(PROVIDED DATA begins)
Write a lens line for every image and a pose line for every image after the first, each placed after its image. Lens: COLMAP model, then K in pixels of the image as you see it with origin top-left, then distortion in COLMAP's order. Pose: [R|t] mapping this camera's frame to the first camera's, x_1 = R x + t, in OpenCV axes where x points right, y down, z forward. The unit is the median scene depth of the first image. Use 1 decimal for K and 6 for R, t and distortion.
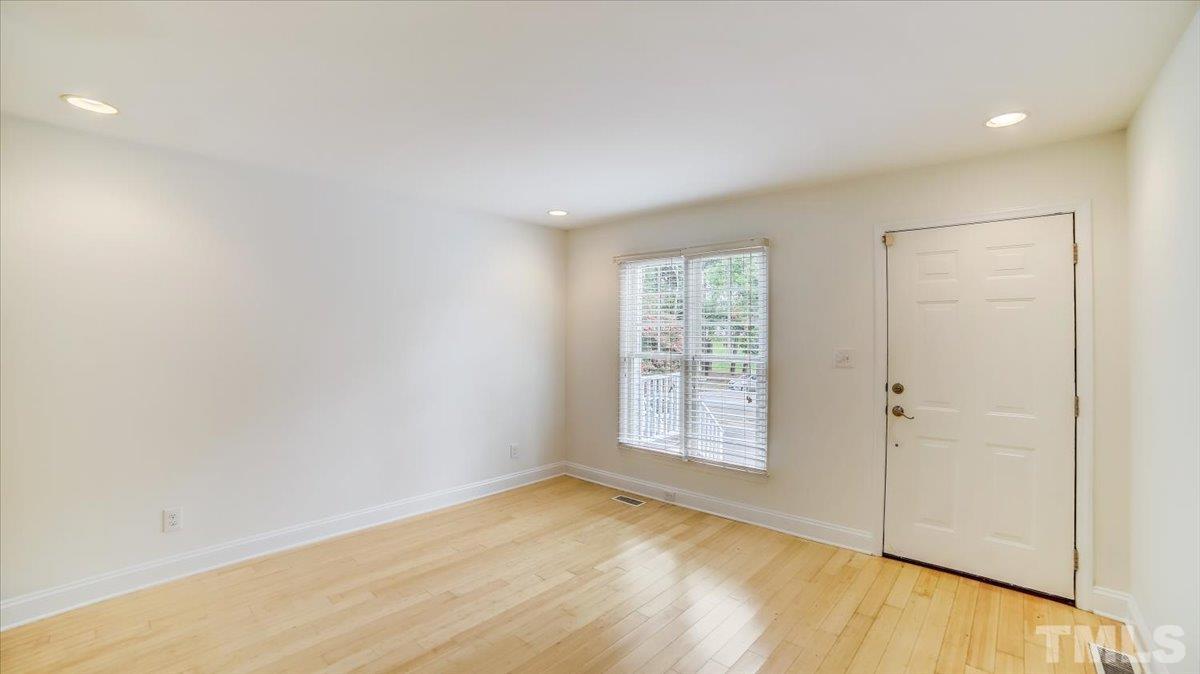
lens RADIAL K [[498.3, 0, 607.7], [0, 498.3, 329.3], [0, 0, 1]] dist [-0.105086, 0.040408]
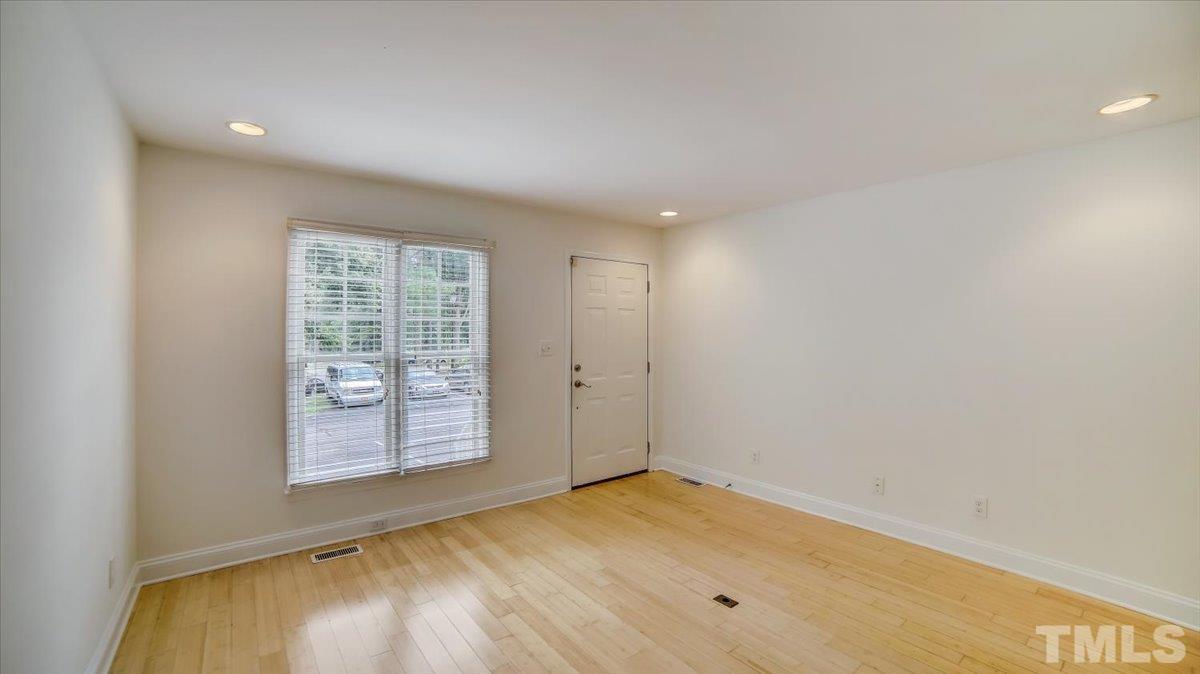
lens RADIAL K [[498.3, 0, 607.7], [0, 498.3, 329.3], [0, 0, 1]] dist [-0.105086, 0.040408]
pose [[0.175325, -0.005302, 0.984496, -0.686096], [-0.010783, 0.999915, 0.007305, -0.001794], [-0.984452, -0.011896, 0.175253, 0.546256]]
(PROVIDED DATA ends)
WHAT TO WORK ON:
Find each line of the material that contains the string "pose", treating uppercase and lowercase as distinct, and copy every such line in full.

ANSWER SPACE:
Write a lens line for every image and a pose line for every image after the first, each placed after its image. Lens: COLMAP model, then K in pixels of the image as you see it with origin top-left, then distortion in COLMAP's order. Pose: [R|t] mapping this camera's frame to the first camera's, x_1 = R x + t, in OpenCV axes where x points right, y down, z forward. The unit is the median scene depth of the first image. Use 1 decimal for K and 6 for R, t and distortion.
pose [[0.175325, -0.005302, 0.984496, -0.686096], [-0.010783, 0.999915, 0.007305, -0.001794], [-0.984452, -0.011896, 0.175253, 0.546256]]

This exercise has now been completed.